What Mr. Sharon calls his "unilateral disengagement plan" will advance the chances of peace only if Palestinian Authority President Mahmoud Abbas reciprocates by disarming and bringing to heel groups such as Hamas, which are responsible for many terrorist attacks on Israel. And it will bear fruit only if the Israeli leader stands ready for further negotiations toward the eventual establishment of a Palestinian state. Mr. Sharon and his advisers have given mixed signals on that theme, and on the prospect of further territorial concessions in return for Palestinian steps toward peace. By telling Israelis the other day that the withdrawal from Gaza "will allow us to look inward" at domestic social and economic problems, he did little to reassure Palestinians and the world that he intends to pursue a durable solution to the Mideast's most intractable conflict.

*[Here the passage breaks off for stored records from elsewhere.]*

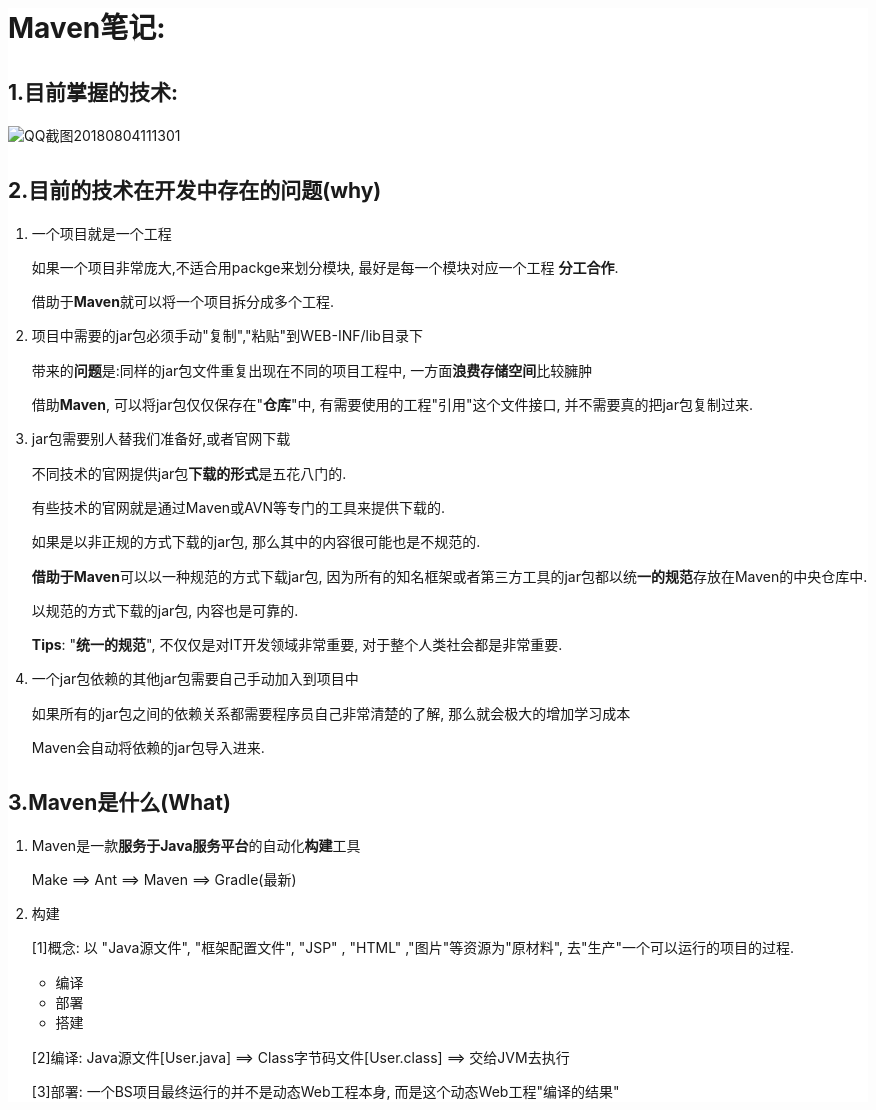 # Maven笔记:

## 1.目前掌握的技术:

![QQ截图20180804111301](C:\Users\Administrator\Desktop\Maven\images\QQ截图20180804111301.png)

## 2.目前的技术在开发中存在的问题(why)

1. 一个项目就是一个工程

   如果一个项目非常庞大,不适合用packge来划分模块, 最好是每一个模块对应一个工程 **分工合作**.

   借助于**Maven**就可以将一个项目拆分成多个工程.

2. 项目中需要的jar包必须手动"复制","粘贴"到WEB-INF/lib目录下

   带来的**问题**是:同样的jar包文件重复出现在不同的项目工程中, 一方面**浪费存储空间**比较臃肿

   借助**Maven**, 可以将jar包仅仅保存在"**仓库**"中, 有需要使用的工程"引用"这个文件接口, 并不需要真的把jar包复制过来.

3. jar包需要别人替我们准备好,或者官网下载

   不同技术的官网提供jar包**下载的形式**是五花八门的.

   有些技术的官网就是通过Maven或AVN等专门的工具来提供下载的.

   如果是以非正规的方式下载的jar包, 那么其中的内容很可能也是不规范的.

   **借助于Maven**可以以一种规范的方式下载jar包, 因为所有的知名框架或者第三方工具的jar包都以统**一的规范**存放在Maven的中央仓库中.

   以规范的方式下载的jar包, 内容也是可靠的.

   **Tips**: "**统一的规范**", 不仅仅是对IT开发领域非常重要, 对于整个人类社会都是非常重要.

4. 一个jar包依赖的其他jar包需要自己手动加入到项目中

   如果所有的jar包之间的依赖关系都需要程序员自己非常清楚的了解, 那么就会极大的增加学习成本

   Maven会自动将依赖的jar包导入进来.

## 3.Maven是什么(What)

1. Maven是一款**服务于Java服务平台**的自动化**构建**工具

   Make ==> Ant ==> Maven ==> Gradle(最新)

2. 构建

   [1]概念: 以 "Java源文件", "框架配置文件", "JSP" , "HTML" ,"图片"等资源为"原材料", 去"生产"一个可以运行的项目的过程.

   - 编译
   - 部署
   - 搭建

   [2]编译: Java源文件[User.java] ==> Class字节码文件[User.class] ==> 交给JVM去执行

   [3]部署: 一个BS项目最终运行的并不是动态Web工程本身, 而是这个动态Web工程"编译的结果"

In the coming days Mr. Sharon's hand will need to remain steady, for the situation in Gaza could easily deteriorate. Already this week, an Israeli woman lit herself on fire at a crossroads near Gaza, injuring herself severely, evidently to protest the evacuation. In the West Bank, a Jewish settler snatched a gun from an Israeli security guard and shot three Palestinian workers to death, the second such incident in less than two weeks; Palestinian militant groups threatened retaliation. In Gaza itself, hard-line Israeli religious nationalists, many of them interlopers from West Bank settlements and some in the grip of messianic zeal, believe they can force the government to reverse its evacuation order by causing scenes of sufficient mayhem.

Mr. Sharon is clearly equal to the immediate challenge of withdrawing from Gaza. The question is whether he is up to the long-range one of securing a lasting peace.